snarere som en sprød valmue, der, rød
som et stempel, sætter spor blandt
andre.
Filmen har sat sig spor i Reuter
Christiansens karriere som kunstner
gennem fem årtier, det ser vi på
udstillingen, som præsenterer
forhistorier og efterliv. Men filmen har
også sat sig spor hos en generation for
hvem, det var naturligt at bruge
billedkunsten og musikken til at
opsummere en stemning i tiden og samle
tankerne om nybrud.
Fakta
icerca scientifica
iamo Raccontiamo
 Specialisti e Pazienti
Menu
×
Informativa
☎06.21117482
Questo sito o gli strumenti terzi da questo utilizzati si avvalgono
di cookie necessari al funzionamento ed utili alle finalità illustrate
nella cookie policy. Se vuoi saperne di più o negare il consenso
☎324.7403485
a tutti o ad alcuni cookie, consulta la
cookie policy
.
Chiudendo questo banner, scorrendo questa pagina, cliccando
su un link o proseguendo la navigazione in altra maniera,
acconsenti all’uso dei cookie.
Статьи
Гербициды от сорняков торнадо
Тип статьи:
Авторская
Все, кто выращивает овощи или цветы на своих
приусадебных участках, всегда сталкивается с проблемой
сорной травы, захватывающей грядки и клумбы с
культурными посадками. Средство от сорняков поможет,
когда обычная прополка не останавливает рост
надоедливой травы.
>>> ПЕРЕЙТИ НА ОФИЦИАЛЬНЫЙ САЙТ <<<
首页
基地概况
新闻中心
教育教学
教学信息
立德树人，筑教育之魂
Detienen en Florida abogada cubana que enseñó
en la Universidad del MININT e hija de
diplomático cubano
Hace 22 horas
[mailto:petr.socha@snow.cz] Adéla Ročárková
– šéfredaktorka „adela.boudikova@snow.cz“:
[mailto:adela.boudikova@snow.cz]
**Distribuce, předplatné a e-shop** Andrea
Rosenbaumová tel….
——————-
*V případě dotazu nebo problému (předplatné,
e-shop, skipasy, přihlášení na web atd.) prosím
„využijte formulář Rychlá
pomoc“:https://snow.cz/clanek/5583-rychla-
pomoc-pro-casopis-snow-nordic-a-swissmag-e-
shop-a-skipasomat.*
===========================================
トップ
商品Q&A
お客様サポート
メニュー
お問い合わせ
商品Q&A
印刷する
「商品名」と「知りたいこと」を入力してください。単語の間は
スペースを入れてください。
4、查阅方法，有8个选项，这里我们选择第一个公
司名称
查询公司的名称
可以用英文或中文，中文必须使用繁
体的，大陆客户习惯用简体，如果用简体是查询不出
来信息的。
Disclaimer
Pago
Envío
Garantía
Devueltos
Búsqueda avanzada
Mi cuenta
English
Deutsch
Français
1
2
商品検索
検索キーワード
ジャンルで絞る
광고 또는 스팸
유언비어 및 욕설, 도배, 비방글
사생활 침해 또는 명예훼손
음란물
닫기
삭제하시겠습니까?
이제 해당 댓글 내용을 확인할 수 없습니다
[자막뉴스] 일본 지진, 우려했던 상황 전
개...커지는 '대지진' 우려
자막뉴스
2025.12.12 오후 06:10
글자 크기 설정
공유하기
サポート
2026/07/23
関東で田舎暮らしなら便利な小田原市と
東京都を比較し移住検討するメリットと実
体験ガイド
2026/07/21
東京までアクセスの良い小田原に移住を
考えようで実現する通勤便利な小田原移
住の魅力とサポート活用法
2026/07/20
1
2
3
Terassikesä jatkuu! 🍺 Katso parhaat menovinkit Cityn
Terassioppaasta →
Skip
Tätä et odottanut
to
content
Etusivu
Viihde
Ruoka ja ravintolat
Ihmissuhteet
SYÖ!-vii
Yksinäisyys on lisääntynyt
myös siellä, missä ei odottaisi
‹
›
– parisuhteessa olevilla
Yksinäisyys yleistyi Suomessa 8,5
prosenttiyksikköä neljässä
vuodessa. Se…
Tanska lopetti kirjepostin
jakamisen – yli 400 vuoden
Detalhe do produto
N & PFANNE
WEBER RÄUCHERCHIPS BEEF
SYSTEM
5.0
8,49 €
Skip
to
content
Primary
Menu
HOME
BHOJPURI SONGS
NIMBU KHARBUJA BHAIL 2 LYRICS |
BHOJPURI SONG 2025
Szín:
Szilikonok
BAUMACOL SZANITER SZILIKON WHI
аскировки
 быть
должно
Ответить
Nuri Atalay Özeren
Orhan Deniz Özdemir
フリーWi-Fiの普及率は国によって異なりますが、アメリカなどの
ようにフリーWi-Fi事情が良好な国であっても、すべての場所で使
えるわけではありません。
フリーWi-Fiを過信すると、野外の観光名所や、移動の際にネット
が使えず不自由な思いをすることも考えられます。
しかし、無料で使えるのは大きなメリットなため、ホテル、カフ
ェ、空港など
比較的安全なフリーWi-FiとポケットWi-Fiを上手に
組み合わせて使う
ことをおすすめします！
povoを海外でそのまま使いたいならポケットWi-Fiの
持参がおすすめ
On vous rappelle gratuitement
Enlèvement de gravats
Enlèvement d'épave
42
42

━━━━━━━━━━━━━━━━━━━━━━━━━━━━━━

= PROBLEM =
Across the entries, state how many lines contain "shop", giving the number only.

= ANSWER FOR THE TASK =
3